= About this task =
When you copy from the entries that follow, take only the lines from the one with "73: (765, 111)" down to the one with "79: (213, 517)", keeping both ends and dropping every picture.

= Given records =
Segment Open

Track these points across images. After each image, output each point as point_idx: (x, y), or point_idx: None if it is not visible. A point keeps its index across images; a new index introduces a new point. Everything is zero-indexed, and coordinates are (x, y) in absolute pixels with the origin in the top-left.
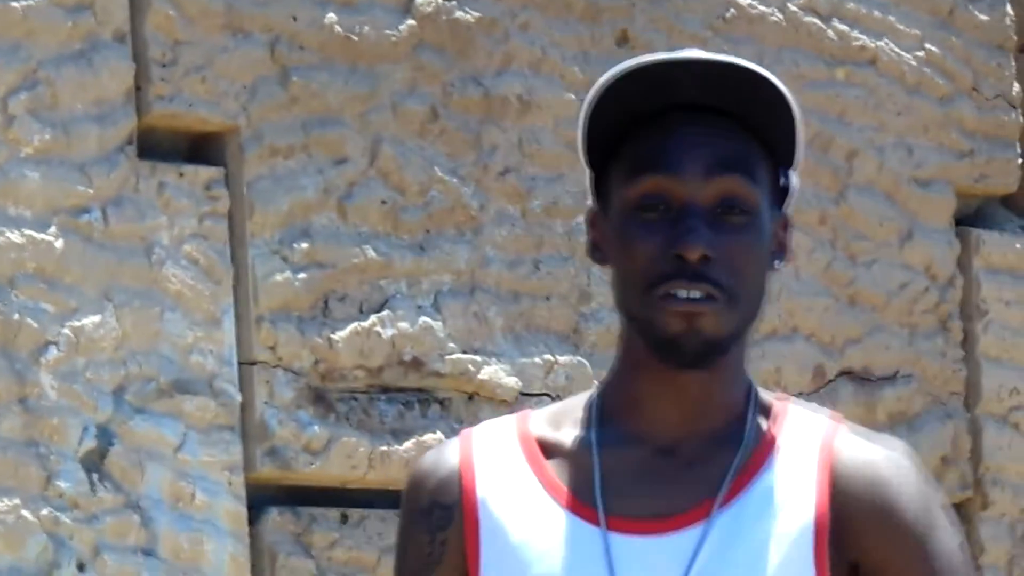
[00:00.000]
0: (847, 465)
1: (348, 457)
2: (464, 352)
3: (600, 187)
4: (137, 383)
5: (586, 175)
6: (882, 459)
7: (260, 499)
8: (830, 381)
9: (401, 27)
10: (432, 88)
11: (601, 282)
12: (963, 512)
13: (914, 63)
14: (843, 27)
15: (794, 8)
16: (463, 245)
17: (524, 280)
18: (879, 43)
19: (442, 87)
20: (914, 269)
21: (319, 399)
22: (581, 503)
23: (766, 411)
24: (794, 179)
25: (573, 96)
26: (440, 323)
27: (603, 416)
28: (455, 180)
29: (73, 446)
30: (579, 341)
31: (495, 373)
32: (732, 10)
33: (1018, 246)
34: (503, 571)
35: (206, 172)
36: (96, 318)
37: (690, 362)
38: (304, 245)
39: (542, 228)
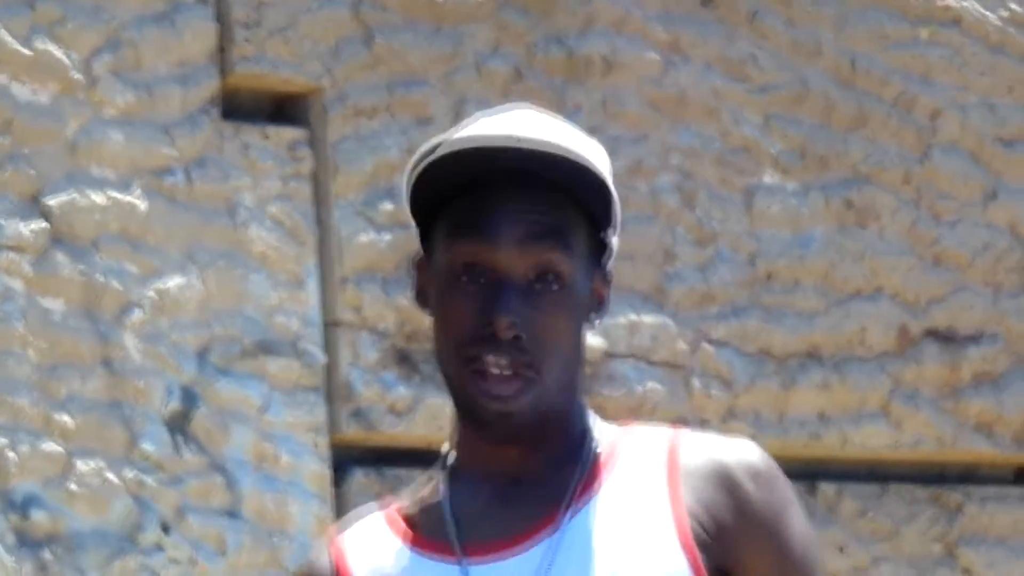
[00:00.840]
0: (693, 465)
1: (433, 418)
2: None
3: (425, 236)
4: (221, 344)
5: (414, 227)
6: (724, 455)
7: (345, 460)
8: (913, 340)
9: None
10: (516, 48)
11: (685, 242)
12: None
13: (998, 22)
14: None
15: None
16: None
17: None
18: (963, 3)
19: (526, 47)
20: (998, 228)
21: (404, 360)
22: (439, 543)
23: (606, 430)
24: (614, 239)
25: (657, 56)
26: None
27: (453, 467)
28: None
29: (157, 408)
30: (663, 301)
31: None
32: None
33: None
34: None
35: (290, 133)
36: (180, 279)
37: (503, 440)
38: (388, 206)
39: (626, 188)
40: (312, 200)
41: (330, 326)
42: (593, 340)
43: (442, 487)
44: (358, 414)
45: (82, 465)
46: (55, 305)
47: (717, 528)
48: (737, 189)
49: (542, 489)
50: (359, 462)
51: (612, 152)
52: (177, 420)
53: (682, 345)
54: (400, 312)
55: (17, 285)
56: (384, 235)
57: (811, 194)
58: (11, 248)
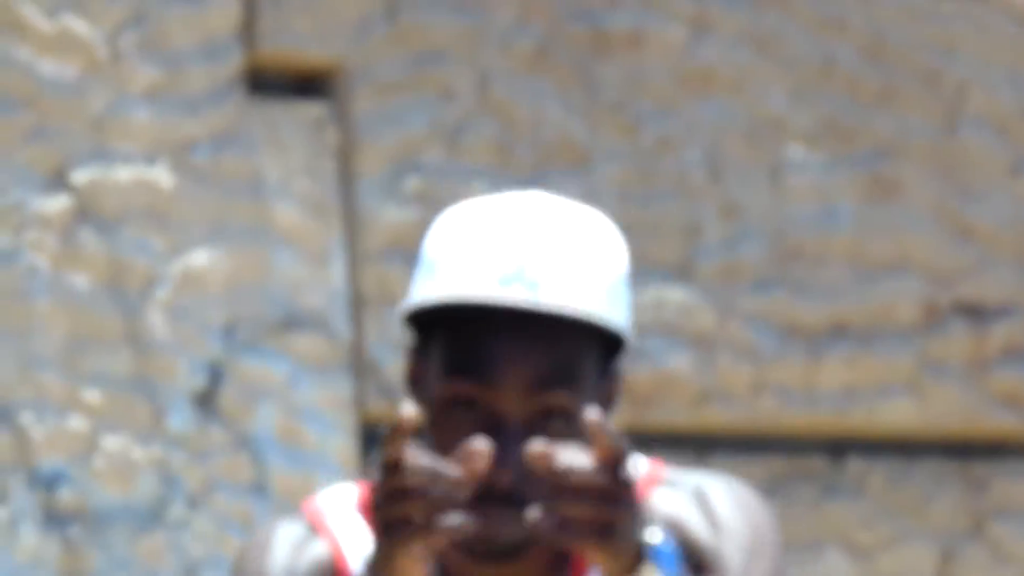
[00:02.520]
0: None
1: None
2: None
3: (423, 339)
4: (247, 320)
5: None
6: (681, 504)
7: (372, 436)
8: (939, 313)
9: None
10: (541, 23)
11: (712, 216)
12: None
13: None
14: None
15: None
16: (573, 180)
17: (634, 215)
18: None
19: (551, 22)
20: (1023, 201)
21: None
22: None
23: None
24: (628, 338)
25: (683, 30)
26: None
27: None
28: (565, 115)
29: (182, 383)
30: (690, 275)
31: None
32: None
33: None
34: None
35: (315, 108)
36: (205, 255)
37: (497, 569)
38: (413, 181)
39: (652, 162)
40: (337, 176)
41: (356, 301)
42: None
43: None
44: (384, 390)
45: (108, 441)
46: (80, 281)
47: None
48: (764, 163)
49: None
50: None
51: (638, 127)
52: (203, 396)
53: (709, 319)
54: None
55: (42, 261)
56: (409, 210)
57: (838, 168)
58: (36, 224)
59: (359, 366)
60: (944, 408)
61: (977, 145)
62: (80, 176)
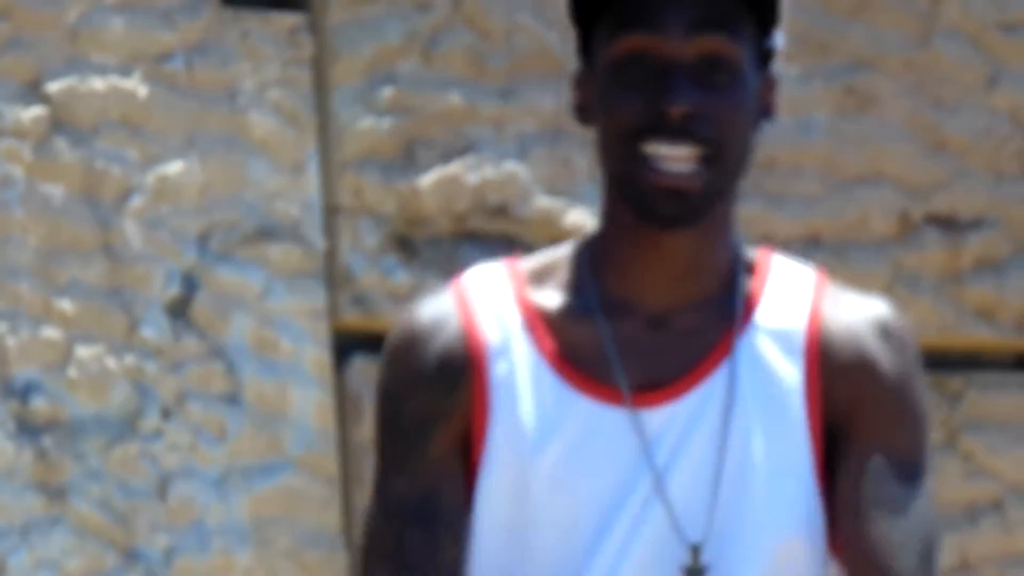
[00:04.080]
0: (833, 326)
1: None
2: (550, 196)
3: (587, 46)
4: (221, 230)
5: (574, 34)
6: (866, 321)
7: (345, 346)
8: (913, 226)
9: None
10: None
11: None
12: None
13: None
14: None
15: None
16: (547, 90)
17: None
18: None
19: None
20: (1000, 114)
21: (404, 245)
22: (591, 379)
23: (751, 270)
24: (779, 38)
25: None
26: (525, 168)
27: (595, 282)
28: (539, 25)
29: (157, 294)
30: None
31: (580, 217)
32: None
33: None
34: (512, 447)
35: (290, 18)
36: (180, 165)
37: (671, 223)
38: (389, 91)
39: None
40: (312, 86)
41: (330, 211)
42: (593, 223)
43: (596, 310)
44: (358, 300)
45: (82, 351)
46: (55, 191)
47: (844, 395)
48: None
49: (689, 337)
50: (360, 348)
51: None
52: (177, 306)
53: None
54: (400, 197)
55: (17, 171)
56: (384, 120)
57: (811, 80)
58: (11, 134)
59: (333, 276)
60: (918, 320)
61: (952, 57)
62: (55, 86)
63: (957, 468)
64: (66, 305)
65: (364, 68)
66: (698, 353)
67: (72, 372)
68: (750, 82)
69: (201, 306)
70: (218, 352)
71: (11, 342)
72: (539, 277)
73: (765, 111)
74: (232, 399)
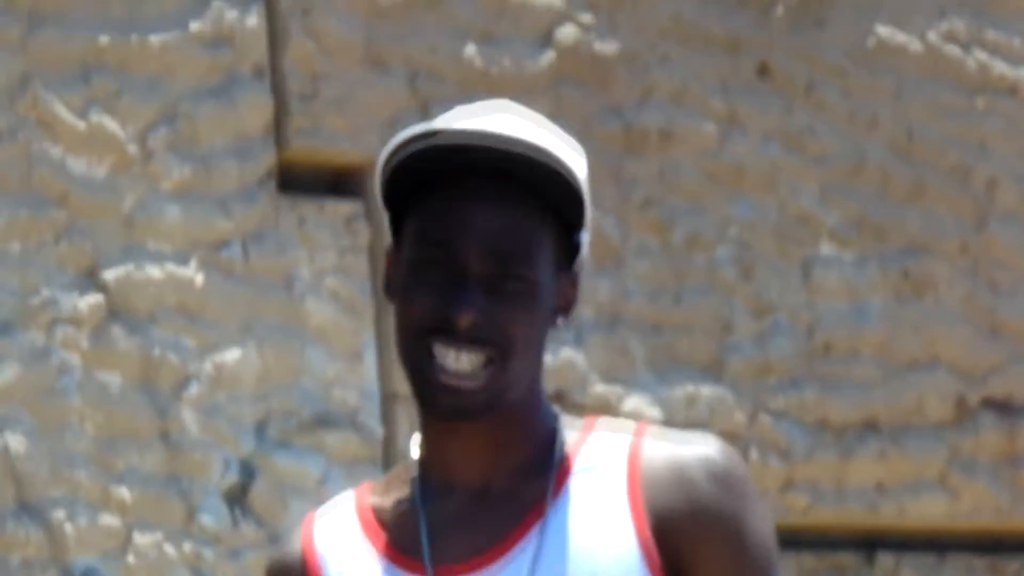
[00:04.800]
0: (652, 468)
1: None
2: (606, 384)
3: (396, 227)
4: (279, 417)
5: (384, 216)
6: (684, 455)
7: None
8: (970, 409)
9: (541, 59)
10: (573, 120)
11: (743, 313)
12: None
13: None
14: (983, 55)
15: (934, 37)
16: (605, 277)
17: (666, 312)
18: (1019, 71)
19: (583, 119)
20: None
21: None
22: (412, 560)
23: (573, 434)
24: (585, 238)
25: (714, 127)
26: (582, 355)
27: (422, 471)
28: (597, 212)
29: (215, 481)
30: (721, 372)
31: (637, 405)
32: (872, 39)
33: None
34: None
35: (346, 206)
36: (237, 353)
37: (452, 417)
38: None
39: (683, 260)
40: (369, 273)
41: (388, 398)
42: (650, 410)
43: (416, 495)
44: None
45: (140, 538)
46: (112, 379)
47: (672, 530)
48: (794, 260)
49: (509, 501)
50: None
51: (670, 223)
52: (235, 493)
53: (740, 416)
54: None
55: (74, 359)
56: None
57: (868, 265)
58: (68, 322)
59: (390, 463)
60: (974, 504)
61: (1007, 241)
62: (111, 274)
63: None
64: (124, 492)
65: None
66: (511, 521)
67: (131, 559)
68: (545, 288)
69: (259, 493)
70: (276, 539)
71: (69, 529)
72: (384, 484)
73: (564, 309)
74: None
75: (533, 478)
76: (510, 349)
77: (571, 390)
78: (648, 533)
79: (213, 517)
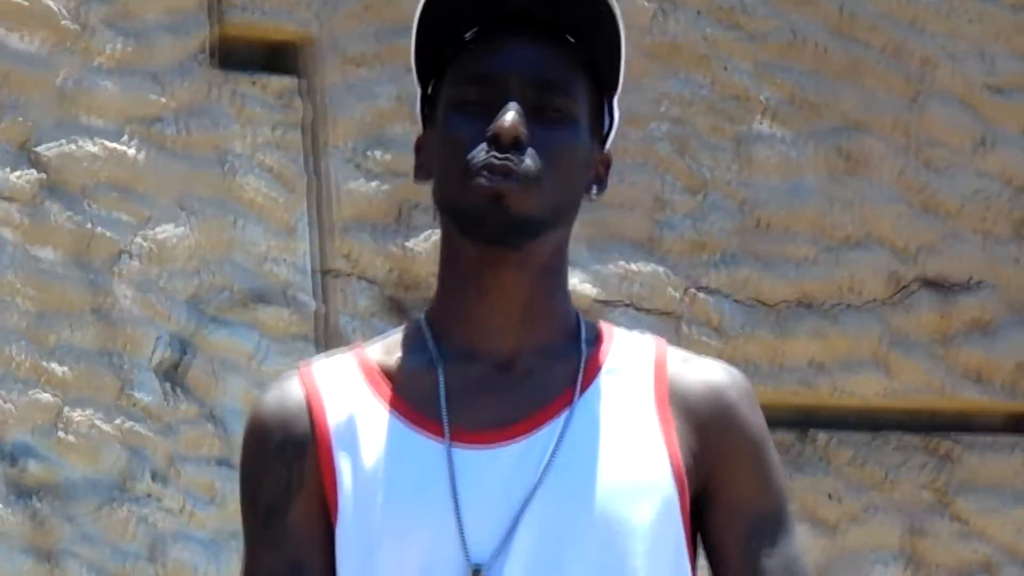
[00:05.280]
0: (682, 380)
1: None
2: None
3: (429, 106)
4: (213, 293)
5: (416, 96)
6: (716, 374)
7: None
8: (905, 288)
9: None
10: None
11: (678, 190)
12: None
13: None
14: None
15: None
16: None
17: None
18: None
19: None
20: (989, 176)
21: (396, 308)
22: (428, 420)
23: (594, 332)
24: (616, 114)
25: (649, 4)
26: None
27: (436, 335)
28: None
29: (148, 356)
30: (655, 249)
31: (572, 283)
32: None
33: None
34: (359, 495)
35: (282, 81)
36: (171, 227)
37: (498, 237)
38: (381, 154)
39: (618, 136)
40: (304, 149)
41: (322, 274)
42: (584, 287)
43: (434, 357)
44: None
45: (74, 414)
46: (46, 254)
47: (705, 449)
48: (729, 137)
49: (537, 380)
50: None
51: None
52: (169, 369)
53: (674, 293)
54: (392, 260)
55: (8, 234)
56: (377, 184)
57: (803, 142)
58: (2, 198)
59: (326, 339)
60: (910, 382)
61: (941, 119)
62: (47, 149)
63: (949, 530)
64: (58, 368)
65: (356, 131)
66: (537, 402)
67: (64, 435)
68: (583, 135)
69: (193, 369)
70: (210, 415)
71: (3, 405)
72: (383, 347)
73: (597, 180)
74: (225, 462)
75: (560, 363)
76: (552, 173)
77: None
78: (676, 444)
79: (147, 393)
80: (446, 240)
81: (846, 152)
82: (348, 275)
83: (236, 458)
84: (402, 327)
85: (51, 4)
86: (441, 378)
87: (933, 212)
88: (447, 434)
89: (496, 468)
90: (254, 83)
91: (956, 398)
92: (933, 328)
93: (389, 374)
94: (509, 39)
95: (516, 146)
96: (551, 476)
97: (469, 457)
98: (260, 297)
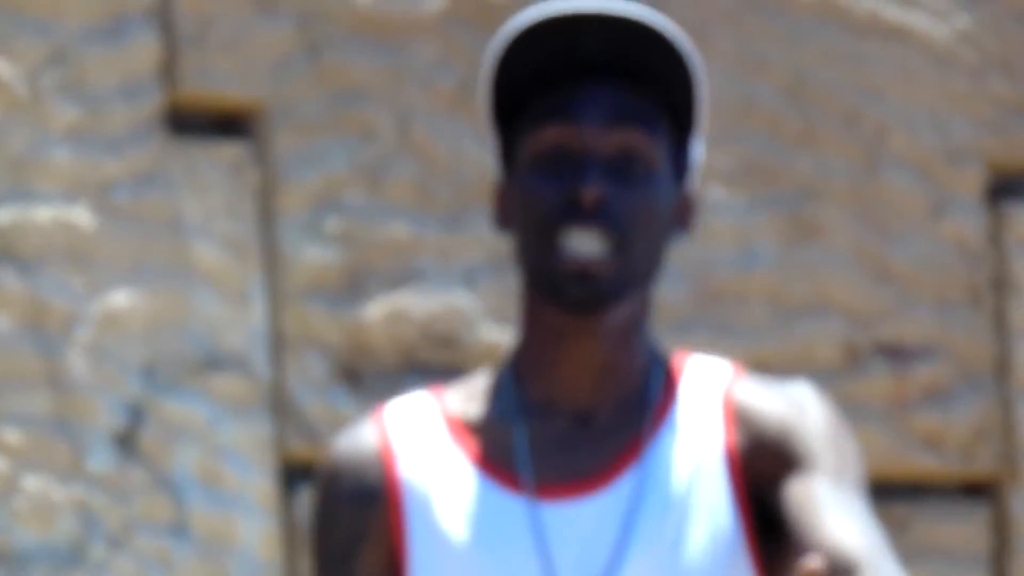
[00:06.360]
0: (748, 405)
1: None
2: (497, 325)
3: (507, 154)
4: (167, 361)
5: (491, 146)
6: (780, 396)
7: (293, 476)
8: (861, 356)
9: (431, 2)
10: (462, 63)
11: None
12: (996, 487)
13: (945, 37)
14: (873, 0)
15: None
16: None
17: None
18: (910, 17)
19: (471, 62)
20: (945, 243)
21: (350, 375)
22: (506, 473)
23: (663, 371)
24: (699, 149)
25: None
26: (472, 298)
27: (517, 386)
28: (485, 155)
29: (103, 424)
30: None
31: None
32: None
33: None
34: (431, 548)
35: (235, 148)
36: (125, 295)
37: (581, 307)
38: (334, 221)
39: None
40: (257, 215)
41: (277, 342)
42: None
43: (513, 411)
44: (305, 430)
45: (28, 481)
46: (0, 321)
47: (768, 474)
48: None
49: (613, 432)
50: (307, 478)
51: None
52: (123, 436)
53: None
54: (346, 327)
55: None
56: (330, 250)
57: (757, 209)
58: None
59: (279, 406)
60: (865, 449)
61: (897, 186)
62: (0, 215)
63: None
64: (11, 435)
65: (310, 198)
66: (612, 452)
67: (18, 502)
68: (664, 183)
69: (147, 436)
70: (164, 482)
71: None
72: (463, 394)
73: (682, 223)
74: (178, 530)
75: (633, 410)
76: (635, 234)
77: (461, 333)
78: (744, 488)
79: (100, 460)
80: (528, 298)
81: (800, 219)
82: (302, 342)
83: (189, 526)
84: (481, 373)
85: (4, 70)
86: (523, 434)
87: (887, 279)
88: (529, 487)
89: (580, 521)
90: (207, 149)
91: (910, 464)
92: (887, 395)
93: (469, 425)
94: (584, 87)
95: (598, 209)
96: (639, 528)
97: (552, 511)
98: (213, 364)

Segment Closed

= Result =
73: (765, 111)
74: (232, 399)
[00:04.800]
0: (652, 468)
1: None
2: (606, 384)
3: (396, 227)
4: (279, 417)
5: (384, 216)
6: (684, 455)
7: None
8: (970, 409)
9: (541, 59)
10: (573, 120)
11: (743, 313)
12: None
13: None
14: (983, 55)
15: (934, 37)
16: (605, 277)
17: (666, 312)
18: (1019, 71)
19: (583, 119)
20: None
21: None
22: (412, 560)
23: (573, 434)
24: (585, 238)
25: (714, 127)
26: (582, 355)
27: (422, 471)
28: (597, 212)
29: (215, 481)
30: (721, 372)
31: (637, 405)
32: (872, 39)
33: None
34: None
35: (346, 206)
36: (237, 353)
37: (452, 417)
38: None
39: (683, 260)
40: (369, 273)
41: (388, 398)
42: (650, 410)
43: (416, 495)
44: None
45: (140, 538)
46: (112, 379)
47: (672, 530)
48: (794, 260)
49: (509, 501)
50: None
51: (670, 223)
52: (235, 493)
53: (740, 416)
54: None
55: (74, 359)
56: None
57: (868, 265)
58: (68, 322)
59: (390, 463)
60: (974, 504)
61: (1007, 241)
62: (111, 274)
63: None
64: (124, 492)
65: None
66: (511, 521)
67: (131, 559)
68: (545, 288)
69: (259, 493)
70: (276, 539)
71: (69, 529)
72: (384, 484)
73: (564, 309)
74: None
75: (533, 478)
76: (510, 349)
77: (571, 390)
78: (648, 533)
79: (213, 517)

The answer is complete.